━━━ Given records

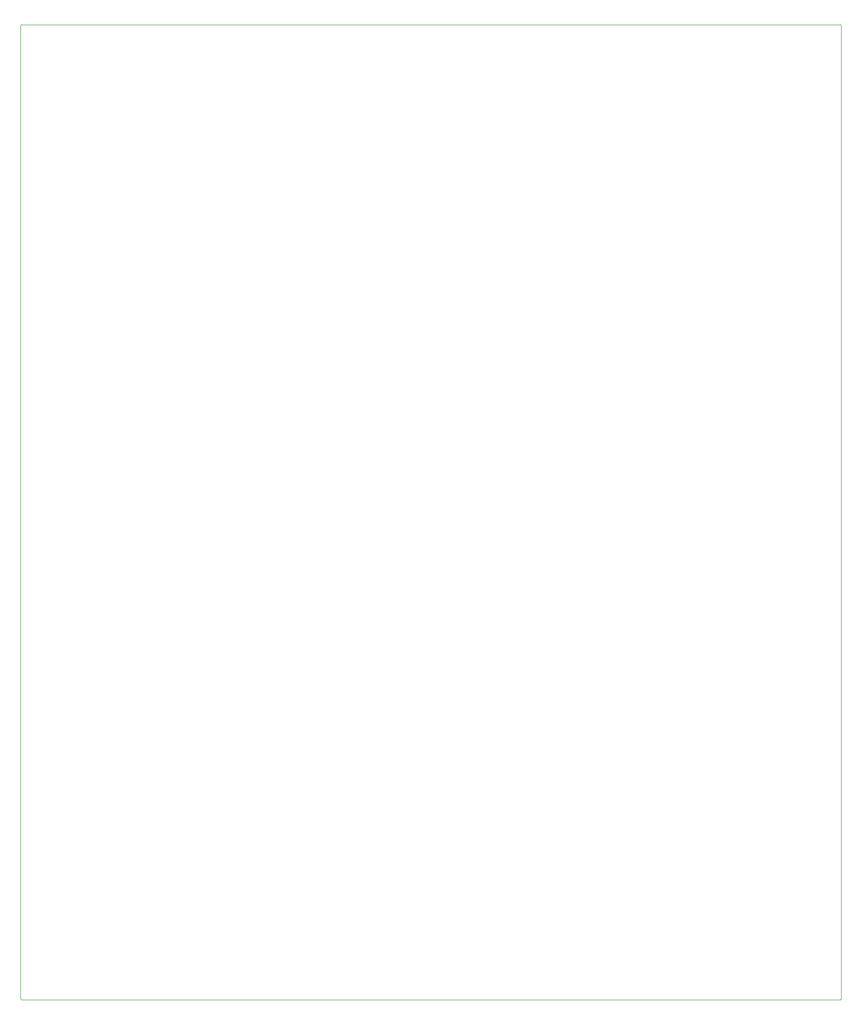
<source format=gbr>
%TF.GenerationSoftware,Altium Limited,Altium Designer,24.7.2 (38)*%
G04 Layer_Color=0*
%FSLAX45Y45*%
%MOMM*%
%TF.SameCoordinates,74662405-AD21-4814-813C-A76D1C426129*%
%TF.FilePolarity,Positive*%
%TF.FileFunction,Profile,NP*%
%TF.Part,Single*%
G01*
G75*
%TA.AperFunction,Profile*%
%ADD61C,0.02540*%
D61*
X3134562Y1252428D02*
X3134562Y5676900D01*
X3134562Y5677024D01*
X3134562Y13117883D01*
X3134561Y17576801D01*
D02*
G02*
X3149599Y17591840I15038J0D01*
G01*
X6927850Y17591840D01*
X13823949Y17591838D01*
X17741899Y17591838D01*
D02*
G02*
X17756937Y17576801I0J-15038D01*
G01*
X17756938Y241300D01*
D02*
G02*
X17741901Y226262I-15038J0D01*
G01*
X3149600Y226261D01*
D02*
G02*
X3134562Y241422I0J15038D01*
G01*
Y1252428D01*
%TF.MD5,5a8fb6a7d28db0816633101792051bb7*%
M02*

</source>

━━━━━━

> [Exercise objective]: The required output is each record above, reproduced exactly, without its pictures.

> [Output for this exercise]:
<source format=gbr>
%TF.GenerationSoftware,Altium Limited,Altium Designer,24.7.2 (38)*%
G04 Layer_Color=0*
%FSLAX45Y45*%
%MOMM*%
%TF.SameCoordinates,74662405-AD21-4814-813C-A76D1C426129*%
%TF.FilePolarity,Positive*%
%TF.FileFunction,Profile,NP*%
%TF.Part,Single*%
G01*
G75*
%TA.AperFunction,Profile*%
%ADD61C,0.02540*%
D61*
X3134562Y1252428D02*
X3134562Y5676900D01*
X3134562Y5677024D01*
X3134562Y13117883D01*
X3134561Y17576801D01*
D02*
G02*
X3149599Y17591840I15038J0D01*
G01*
X6927850Y17591840D01*
X13823949Y17591838D01*
X17741899Y17591838D01*
D02*
G02*
X17756937Y17576801I0J-15038D01*
G01*
X17756938Y241300D01*
D02*
G02*
X17741901Y226262I-15038J0D01*
G01*
X3149600Y226261D01*
D02*
G02*
X3134562Y241422I0J15038D01*
G01*
Y1252428D01*
%TF.MD5,5a8fb6a7d28db0816633101792051bb7*%
M02*

</source>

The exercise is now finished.